La Chiesa (non tanto) Nuova posta nella città vecchia di Locarno

Siamo ritornati in questi giorni nella città vecchia di Locarno. Per Insubrica Historica è stata anche l’opportunità di visitare la Chiesa di Santa Maria Assunta, e rendere omaggio agli architetti Gaetano e Matteo Pisoni ivi ricordati e anche sepolti. Entrambi vi erano stati già presentati in questo precedente contributo.

Lapide commemorativa concernente gli architetti Pisoni, posta sulla parete est della chiesa di Santa Maria Assunta.

La Chiesa di Santa Maria Assunta, anche conosciuta coma Chiesa Nuova, si trova nella città vecchia di Locarno. Facilmente accessibile anche con la vettura, dato che vi è un piccolo posteggio nelle vicinanze.

I caratteristici portici, esempi dell’architettura ticinese, presenti nell’atrio della chiesa.

La chiesta contiene una delle più importanti decorazioni a stucco del Barocco in Ticino e vale sicuramente una visita. Altrettanto interessante è il chiostro della chiesa, con una facciata in tipico stile archittetonico ticinese. Prendete il tempo di rimanere qualche minuto, dato che il paesaggio della corte adiacente alla chiesa è veramente significativo, e per certi aspetti unico. Tanto che ci troviamo nel bel mezzo della città vecchia, ma con la sensazione di essere trasportati indietro nel tempo.

La chiesa viene fondata intorno al 1630 da Cristoforo Orelli, e consacrata poco tempo dopo nel 1636. L’edificio principale è composto da una navata unica con due cappelle laterali e coro poligonale; sul fianco meridionale vi è invece il campanile, tutt’ora in funzione.

Dettaglio dell’interno della Chiesa, uno degli esempi più significativi dell’arte barocca in Ticino, e soprattutto nel Locarnese.

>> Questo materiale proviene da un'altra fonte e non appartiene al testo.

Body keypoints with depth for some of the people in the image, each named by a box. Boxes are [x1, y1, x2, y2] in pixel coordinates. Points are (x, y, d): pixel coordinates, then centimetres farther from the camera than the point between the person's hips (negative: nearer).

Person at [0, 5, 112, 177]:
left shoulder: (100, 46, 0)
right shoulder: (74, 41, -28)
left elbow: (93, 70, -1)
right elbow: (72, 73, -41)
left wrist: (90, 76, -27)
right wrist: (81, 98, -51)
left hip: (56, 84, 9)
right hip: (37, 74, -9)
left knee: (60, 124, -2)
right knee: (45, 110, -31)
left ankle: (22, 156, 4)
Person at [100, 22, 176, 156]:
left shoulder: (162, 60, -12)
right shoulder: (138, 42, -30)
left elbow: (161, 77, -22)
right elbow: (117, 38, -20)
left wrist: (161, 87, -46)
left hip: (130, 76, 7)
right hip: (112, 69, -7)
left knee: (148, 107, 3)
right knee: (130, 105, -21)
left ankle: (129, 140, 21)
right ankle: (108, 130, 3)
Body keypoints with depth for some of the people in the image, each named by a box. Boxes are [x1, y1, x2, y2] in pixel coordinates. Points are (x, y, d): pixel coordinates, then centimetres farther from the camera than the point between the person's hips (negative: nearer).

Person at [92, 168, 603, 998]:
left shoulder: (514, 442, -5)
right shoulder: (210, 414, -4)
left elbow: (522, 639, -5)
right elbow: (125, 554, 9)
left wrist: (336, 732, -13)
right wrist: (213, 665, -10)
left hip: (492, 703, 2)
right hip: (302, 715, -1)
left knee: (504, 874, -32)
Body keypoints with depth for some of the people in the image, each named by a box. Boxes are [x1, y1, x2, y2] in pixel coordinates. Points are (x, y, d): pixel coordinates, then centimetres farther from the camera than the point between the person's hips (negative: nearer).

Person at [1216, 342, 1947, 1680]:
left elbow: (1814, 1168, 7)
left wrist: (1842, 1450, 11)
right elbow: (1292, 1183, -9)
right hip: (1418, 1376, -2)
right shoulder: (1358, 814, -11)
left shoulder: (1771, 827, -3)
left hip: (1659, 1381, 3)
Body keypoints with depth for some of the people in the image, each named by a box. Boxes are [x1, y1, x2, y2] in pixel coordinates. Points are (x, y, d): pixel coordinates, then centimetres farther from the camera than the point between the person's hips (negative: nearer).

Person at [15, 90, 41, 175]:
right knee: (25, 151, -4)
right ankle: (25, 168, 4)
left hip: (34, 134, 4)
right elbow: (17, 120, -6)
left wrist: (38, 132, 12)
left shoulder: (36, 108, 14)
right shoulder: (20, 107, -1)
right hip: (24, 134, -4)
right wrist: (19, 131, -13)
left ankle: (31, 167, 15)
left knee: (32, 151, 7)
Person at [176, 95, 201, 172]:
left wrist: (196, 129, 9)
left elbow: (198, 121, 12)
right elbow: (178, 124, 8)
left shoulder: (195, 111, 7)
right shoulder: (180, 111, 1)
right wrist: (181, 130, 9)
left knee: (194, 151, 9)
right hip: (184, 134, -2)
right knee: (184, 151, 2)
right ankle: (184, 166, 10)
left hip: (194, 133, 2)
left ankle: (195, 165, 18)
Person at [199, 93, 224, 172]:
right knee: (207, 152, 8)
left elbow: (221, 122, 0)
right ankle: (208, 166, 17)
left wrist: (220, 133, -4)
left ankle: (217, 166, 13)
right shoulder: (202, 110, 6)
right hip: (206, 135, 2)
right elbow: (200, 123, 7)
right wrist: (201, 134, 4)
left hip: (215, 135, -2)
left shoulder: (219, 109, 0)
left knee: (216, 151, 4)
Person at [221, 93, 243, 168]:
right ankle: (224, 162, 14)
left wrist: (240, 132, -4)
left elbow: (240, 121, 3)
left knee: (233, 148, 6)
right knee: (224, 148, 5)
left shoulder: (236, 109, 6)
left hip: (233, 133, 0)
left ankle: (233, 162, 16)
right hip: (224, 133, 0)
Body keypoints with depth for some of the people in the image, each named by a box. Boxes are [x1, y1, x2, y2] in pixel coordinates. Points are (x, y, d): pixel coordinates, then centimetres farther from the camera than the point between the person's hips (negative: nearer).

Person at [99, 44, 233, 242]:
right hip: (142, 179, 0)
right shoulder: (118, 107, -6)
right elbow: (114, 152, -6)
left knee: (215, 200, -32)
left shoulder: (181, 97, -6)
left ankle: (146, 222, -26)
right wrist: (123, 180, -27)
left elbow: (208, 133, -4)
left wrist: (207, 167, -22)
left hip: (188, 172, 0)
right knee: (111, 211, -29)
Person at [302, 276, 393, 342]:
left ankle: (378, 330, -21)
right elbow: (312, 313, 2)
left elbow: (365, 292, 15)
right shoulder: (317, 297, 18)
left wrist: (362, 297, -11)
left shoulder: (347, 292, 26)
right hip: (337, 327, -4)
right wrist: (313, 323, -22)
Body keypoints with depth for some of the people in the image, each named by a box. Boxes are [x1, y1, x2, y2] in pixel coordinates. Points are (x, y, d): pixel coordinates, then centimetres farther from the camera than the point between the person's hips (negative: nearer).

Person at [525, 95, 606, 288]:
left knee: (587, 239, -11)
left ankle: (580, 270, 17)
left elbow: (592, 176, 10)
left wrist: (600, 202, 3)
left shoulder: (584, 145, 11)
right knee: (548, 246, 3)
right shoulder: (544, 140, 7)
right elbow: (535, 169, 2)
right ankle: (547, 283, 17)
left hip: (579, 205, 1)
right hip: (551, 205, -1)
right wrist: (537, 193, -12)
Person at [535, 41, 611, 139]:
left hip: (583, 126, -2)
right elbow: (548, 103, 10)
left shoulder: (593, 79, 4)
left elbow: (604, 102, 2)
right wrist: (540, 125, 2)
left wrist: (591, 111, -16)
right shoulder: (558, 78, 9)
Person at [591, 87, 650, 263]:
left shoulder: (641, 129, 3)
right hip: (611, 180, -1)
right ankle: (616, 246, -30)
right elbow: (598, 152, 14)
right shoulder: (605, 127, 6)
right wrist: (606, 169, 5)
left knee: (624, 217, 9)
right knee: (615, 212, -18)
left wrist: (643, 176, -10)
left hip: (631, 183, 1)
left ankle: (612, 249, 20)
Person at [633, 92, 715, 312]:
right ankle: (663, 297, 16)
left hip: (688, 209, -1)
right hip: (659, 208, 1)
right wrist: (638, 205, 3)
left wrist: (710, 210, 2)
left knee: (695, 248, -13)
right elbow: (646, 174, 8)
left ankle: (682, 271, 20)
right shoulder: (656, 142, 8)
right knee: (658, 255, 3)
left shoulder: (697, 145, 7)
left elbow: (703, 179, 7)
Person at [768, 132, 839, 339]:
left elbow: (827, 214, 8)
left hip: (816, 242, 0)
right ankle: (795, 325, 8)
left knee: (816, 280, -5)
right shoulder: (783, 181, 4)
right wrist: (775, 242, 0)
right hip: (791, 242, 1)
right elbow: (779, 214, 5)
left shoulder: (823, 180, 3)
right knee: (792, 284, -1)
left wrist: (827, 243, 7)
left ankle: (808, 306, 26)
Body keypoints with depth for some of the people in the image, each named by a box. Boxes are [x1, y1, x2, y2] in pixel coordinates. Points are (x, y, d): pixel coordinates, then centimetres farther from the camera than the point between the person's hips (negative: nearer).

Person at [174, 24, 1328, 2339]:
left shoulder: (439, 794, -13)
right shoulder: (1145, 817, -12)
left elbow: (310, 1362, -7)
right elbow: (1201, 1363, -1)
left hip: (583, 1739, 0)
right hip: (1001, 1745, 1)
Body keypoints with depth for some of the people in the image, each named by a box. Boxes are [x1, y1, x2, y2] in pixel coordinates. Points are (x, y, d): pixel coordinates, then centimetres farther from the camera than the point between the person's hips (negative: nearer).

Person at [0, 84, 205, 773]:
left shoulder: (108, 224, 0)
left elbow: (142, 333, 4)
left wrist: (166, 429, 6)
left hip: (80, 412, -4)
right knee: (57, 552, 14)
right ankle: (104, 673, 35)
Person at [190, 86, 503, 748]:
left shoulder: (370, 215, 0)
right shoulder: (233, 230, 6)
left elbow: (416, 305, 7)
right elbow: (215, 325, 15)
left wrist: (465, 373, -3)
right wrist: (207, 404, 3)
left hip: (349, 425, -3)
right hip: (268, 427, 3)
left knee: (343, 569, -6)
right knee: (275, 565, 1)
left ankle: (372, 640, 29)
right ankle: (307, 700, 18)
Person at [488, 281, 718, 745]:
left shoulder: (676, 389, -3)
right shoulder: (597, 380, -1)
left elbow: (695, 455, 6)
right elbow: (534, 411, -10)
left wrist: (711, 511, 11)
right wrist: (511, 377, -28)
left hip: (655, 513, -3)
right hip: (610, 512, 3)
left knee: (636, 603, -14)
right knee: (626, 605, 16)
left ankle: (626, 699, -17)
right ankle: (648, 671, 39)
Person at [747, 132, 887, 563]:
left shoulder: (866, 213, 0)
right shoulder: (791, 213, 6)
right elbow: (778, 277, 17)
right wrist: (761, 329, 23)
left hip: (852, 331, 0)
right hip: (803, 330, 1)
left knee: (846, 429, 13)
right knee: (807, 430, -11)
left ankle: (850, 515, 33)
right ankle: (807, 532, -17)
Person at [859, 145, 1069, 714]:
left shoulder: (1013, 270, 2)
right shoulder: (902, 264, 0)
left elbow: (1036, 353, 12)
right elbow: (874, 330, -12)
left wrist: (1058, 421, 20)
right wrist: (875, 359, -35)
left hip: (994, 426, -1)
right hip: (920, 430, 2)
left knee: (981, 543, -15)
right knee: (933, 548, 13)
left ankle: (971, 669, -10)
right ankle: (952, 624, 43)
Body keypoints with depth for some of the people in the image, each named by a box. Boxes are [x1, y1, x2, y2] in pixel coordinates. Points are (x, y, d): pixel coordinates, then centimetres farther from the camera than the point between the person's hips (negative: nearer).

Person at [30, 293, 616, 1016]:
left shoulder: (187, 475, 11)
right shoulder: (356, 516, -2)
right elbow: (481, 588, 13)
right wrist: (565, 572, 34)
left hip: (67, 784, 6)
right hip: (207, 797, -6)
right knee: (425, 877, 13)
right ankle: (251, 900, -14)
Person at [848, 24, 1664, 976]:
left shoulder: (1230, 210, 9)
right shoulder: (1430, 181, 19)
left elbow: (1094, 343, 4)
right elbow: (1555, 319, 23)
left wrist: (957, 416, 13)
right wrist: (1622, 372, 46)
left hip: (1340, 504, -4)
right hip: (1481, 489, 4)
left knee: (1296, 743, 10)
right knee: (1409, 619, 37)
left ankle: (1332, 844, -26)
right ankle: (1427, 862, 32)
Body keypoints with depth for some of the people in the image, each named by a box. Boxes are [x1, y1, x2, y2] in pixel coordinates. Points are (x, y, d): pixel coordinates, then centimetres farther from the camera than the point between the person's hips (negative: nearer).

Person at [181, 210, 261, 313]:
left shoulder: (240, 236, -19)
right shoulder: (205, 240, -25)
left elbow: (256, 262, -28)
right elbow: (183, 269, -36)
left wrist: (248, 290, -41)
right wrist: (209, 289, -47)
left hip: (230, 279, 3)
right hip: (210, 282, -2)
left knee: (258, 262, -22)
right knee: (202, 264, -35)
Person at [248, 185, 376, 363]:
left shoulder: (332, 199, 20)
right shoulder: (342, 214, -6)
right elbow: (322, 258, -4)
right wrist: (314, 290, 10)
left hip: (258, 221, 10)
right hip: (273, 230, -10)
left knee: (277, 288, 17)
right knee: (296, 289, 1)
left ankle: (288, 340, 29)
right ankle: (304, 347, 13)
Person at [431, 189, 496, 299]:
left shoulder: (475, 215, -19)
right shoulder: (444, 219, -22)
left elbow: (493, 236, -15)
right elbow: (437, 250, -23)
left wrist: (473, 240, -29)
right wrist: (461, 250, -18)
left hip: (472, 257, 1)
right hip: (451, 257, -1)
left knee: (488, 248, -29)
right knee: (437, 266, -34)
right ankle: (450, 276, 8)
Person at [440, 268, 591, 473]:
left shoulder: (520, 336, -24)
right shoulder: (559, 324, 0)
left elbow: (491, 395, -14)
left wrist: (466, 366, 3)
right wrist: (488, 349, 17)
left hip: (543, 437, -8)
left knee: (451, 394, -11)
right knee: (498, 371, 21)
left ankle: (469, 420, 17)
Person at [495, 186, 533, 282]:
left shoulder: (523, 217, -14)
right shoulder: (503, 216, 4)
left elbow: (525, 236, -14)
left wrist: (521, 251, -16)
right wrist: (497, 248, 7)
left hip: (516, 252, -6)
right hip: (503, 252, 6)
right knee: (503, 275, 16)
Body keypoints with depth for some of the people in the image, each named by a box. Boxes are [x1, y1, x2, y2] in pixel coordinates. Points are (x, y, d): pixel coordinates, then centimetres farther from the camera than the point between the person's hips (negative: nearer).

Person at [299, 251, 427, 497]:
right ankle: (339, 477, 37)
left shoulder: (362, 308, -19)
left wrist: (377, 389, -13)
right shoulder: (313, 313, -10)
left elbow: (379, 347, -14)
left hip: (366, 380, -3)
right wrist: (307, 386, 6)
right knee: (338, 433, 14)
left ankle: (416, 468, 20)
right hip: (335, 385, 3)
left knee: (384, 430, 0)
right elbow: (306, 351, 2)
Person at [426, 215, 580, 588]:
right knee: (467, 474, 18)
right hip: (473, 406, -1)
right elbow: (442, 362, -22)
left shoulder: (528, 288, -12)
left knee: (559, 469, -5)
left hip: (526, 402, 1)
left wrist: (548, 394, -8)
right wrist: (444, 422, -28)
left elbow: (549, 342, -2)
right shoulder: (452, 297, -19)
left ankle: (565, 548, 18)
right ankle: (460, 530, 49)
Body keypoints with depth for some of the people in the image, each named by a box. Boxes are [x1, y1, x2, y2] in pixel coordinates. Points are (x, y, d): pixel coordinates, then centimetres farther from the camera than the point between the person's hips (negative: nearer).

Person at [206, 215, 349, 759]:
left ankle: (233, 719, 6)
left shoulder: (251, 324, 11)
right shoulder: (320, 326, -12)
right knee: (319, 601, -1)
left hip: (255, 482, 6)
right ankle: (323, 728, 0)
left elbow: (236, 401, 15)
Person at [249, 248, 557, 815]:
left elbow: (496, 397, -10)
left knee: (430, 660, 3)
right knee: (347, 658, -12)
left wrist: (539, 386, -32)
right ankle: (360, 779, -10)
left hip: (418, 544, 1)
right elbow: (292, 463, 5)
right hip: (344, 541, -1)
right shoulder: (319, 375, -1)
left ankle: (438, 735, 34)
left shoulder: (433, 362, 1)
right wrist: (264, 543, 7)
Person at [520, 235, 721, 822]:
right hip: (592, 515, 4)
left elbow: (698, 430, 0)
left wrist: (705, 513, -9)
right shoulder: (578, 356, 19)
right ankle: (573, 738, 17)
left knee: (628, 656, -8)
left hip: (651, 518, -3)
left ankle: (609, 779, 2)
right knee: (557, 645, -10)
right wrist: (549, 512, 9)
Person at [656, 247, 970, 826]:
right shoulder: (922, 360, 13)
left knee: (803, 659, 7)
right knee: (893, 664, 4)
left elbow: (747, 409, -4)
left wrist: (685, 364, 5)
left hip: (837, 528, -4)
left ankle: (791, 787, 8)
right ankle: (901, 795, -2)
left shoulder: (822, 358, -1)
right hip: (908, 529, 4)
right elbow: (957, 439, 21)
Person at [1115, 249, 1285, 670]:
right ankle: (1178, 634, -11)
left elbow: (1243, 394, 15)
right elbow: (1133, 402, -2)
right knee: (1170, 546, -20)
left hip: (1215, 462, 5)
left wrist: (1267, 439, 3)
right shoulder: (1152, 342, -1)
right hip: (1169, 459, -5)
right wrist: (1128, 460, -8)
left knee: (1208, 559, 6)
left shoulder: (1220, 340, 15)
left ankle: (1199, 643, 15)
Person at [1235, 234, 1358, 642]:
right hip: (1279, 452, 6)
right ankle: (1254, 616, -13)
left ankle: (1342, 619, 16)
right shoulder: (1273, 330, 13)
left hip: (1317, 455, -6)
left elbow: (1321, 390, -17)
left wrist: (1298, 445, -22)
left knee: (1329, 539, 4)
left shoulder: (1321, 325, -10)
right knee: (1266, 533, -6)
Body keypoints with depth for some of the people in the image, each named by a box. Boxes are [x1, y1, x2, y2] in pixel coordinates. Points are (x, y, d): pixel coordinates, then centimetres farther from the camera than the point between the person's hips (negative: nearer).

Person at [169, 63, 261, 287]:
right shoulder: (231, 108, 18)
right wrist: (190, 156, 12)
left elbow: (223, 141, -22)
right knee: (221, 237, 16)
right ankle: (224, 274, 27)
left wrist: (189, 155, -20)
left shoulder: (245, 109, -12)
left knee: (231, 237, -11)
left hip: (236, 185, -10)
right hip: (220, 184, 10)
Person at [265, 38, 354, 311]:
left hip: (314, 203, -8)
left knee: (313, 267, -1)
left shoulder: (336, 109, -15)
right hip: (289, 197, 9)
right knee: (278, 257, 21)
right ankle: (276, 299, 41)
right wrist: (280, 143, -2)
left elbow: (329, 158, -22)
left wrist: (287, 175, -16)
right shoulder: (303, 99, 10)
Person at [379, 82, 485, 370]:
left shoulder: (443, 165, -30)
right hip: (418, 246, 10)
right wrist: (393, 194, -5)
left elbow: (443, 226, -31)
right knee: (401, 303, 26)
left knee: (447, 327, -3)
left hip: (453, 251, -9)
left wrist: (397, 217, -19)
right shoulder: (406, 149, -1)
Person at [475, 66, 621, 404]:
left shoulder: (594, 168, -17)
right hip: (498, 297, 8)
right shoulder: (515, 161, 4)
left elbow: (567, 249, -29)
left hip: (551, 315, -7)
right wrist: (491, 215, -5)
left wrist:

La facciata principale mostra un imponente stucco di San Cristoforo. Il portale è invece coronato con lo stemma della famiglia fondatrice, appunto gli Orelli, affiancato dagli affreschi dell’Annunciazione. Le nicchie laterali riportano le figure in stucco di San Rocco, Sebastiano, Vittorio e Michele.

L’altare della Chiesa, bellissimi sono gli affreschi.

Molto interessante è lingresso attraverso un atrio sormontato da una galleria. Volta e due archi a nastro con ricchi stucchi. Nei campi dipinti murali con scene della vita di Maria, accompagnati da sibille, profeti ed emblemi mariani. Sulle pareti si trovano affreschi dell’Annunciazione, della Visitazione, della Natività e dell’Adorazione dei Magi.

A sud si trova l’imponente altare maggiore con frontale in scagliola, probabilmente costruito nella seconda metà del XVIII secolo, dietro il quale si trova un pregevole tabernacolo ligneo a forma di tempio, coperto con lamina d’argento cesellata, con tutta probabilità antecedente di un secolo rispetto all’altare.

La chiesa contiene anche la cappella di San Germano, costruita intorno al 1687-90, è pregiata di una decorazione a stucco probabilmente degli inizi del XVIII secolo e dorsale dell’altare in stucco con nicchia contenente le reliquie del santo. Nella cappella di destra, aperta nel 1779, nicchia marmorea settecentesca con figura lignea dell’Assunta probabilmente proveniente dalla Bottega dell’artista di Mendrisio Francesco Torriani (1612-1683), intorno al 1672. Nella navata centrale grandi statue in stucco di S. Veronica e S. Anna.